Awarded the third prize in this week, they won the prestigious prize for their work in the development of metal organic frameworks
There have been 116 chemistry prizes given to 195 individuals between 1901 and 2024. Photo Courtesy: AFP
Susumu Kitagawa, Richard Robson and Omar M Yaghi share the Nobel Prize in chemistry for their work in the development of metal organic frameworks.
Hans Ellegren, secretary-general of the Royal Swedish Academy of Sciences, announced the chemistry prize in Stockholm on Wednesday, October 8. It was the third prize announced this week.
The Literature prize will come on Thursday, October 9, followed by the Nobel Peace Prize on Friday, October 10, and the Economics prize on Monday, October 13.
The award ceremony will be held on December 10, the death anniversary of Alfred Nobel, who founded the prizes.
There have been 116 chemistry prizes given to 195 individuals between 1901 and 2024.

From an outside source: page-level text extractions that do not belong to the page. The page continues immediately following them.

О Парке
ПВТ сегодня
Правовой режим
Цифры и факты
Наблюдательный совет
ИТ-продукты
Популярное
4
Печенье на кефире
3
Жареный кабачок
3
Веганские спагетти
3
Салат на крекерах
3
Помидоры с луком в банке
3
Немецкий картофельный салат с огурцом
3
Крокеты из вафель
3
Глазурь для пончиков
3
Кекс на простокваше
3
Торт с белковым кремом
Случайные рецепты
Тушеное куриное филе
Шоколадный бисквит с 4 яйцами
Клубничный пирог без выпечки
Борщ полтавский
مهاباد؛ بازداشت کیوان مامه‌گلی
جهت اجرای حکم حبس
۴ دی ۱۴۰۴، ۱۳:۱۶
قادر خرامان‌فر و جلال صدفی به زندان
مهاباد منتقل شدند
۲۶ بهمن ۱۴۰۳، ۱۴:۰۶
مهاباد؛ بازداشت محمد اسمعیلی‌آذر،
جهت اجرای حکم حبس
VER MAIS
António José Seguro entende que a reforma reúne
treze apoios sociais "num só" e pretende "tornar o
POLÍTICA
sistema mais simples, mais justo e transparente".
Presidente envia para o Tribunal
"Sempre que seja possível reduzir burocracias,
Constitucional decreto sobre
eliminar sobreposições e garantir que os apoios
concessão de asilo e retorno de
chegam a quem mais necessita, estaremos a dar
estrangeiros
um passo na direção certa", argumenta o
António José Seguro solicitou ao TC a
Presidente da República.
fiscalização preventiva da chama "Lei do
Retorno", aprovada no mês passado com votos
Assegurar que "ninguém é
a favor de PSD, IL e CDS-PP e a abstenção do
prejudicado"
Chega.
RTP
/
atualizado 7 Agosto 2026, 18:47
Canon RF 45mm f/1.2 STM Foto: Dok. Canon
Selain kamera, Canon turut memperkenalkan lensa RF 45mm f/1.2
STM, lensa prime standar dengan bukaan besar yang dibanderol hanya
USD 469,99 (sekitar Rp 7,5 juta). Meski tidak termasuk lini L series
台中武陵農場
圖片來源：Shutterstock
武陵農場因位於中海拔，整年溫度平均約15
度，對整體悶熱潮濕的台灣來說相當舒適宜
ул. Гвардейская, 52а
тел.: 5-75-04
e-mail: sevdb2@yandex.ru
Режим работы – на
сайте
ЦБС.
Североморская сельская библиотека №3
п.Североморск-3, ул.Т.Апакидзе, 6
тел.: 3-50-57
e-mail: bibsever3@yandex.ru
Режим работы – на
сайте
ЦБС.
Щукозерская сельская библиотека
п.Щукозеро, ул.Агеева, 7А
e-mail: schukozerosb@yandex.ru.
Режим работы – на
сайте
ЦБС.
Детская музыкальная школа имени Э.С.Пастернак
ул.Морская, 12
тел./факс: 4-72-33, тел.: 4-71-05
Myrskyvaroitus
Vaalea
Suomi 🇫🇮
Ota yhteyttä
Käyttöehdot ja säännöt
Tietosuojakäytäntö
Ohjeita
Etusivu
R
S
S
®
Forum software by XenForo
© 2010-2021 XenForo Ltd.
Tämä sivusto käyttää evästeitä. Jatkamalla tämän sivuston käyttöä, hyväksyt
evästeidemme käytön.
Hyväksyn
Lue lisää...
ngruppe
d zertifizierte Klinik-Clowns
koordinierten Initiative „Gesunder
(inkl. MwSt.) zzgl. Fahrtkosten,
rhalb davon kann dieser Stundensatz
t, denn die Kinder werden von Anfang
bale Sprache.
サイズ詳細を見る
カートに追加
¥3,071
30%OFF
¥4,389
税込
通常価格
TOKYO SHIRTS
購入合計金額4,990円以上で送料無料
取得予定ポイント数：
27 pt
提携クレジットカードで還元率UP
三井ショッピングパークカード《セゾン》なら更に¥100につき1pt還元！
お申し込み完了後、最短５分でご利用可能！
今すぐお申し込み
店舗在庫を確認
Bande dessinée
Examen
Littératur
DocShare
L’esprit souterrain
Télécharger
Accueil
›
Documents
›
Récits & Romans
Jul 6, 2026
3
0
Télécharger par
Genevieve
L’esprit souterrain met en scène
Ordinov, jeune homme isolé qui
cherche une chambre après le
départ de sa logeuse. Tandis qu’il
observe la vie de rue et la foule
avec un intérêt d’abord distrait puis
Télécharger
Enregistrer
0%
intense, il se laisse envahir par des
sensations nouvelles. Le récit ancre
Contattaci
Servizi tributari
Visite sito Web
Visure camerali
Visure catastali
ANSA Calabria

The 2024 prize was awarded to David Baker, a biochemist at the University of Washington in Seattle, and to Demis Hassabis and John Jumper, computer scientists at Google DeepMind, a British-American artificial intelligence research laboratory based in London.
The three were awarded for discovering powerful techniques to decode and even design novel proteins, the building blocks of life. Their work used advanced technologies, including artificial intelligence, and holds the potential to transform how new drugs and other materials are made.
The first Nobel of 2025 was announced Monday. The prize in medicine went to Mary E Brunkow, Fred Ramsdell and Dr Shimon Sakaguchi for their discoveries concerning peripheral immune tolerance.
Tuesday's physics prize went to John Clarke, Michel H Devoret and John M Martinis for their research on the weird world of subatomic quantum tunnelling that advances the power of everyday digital communications and computing.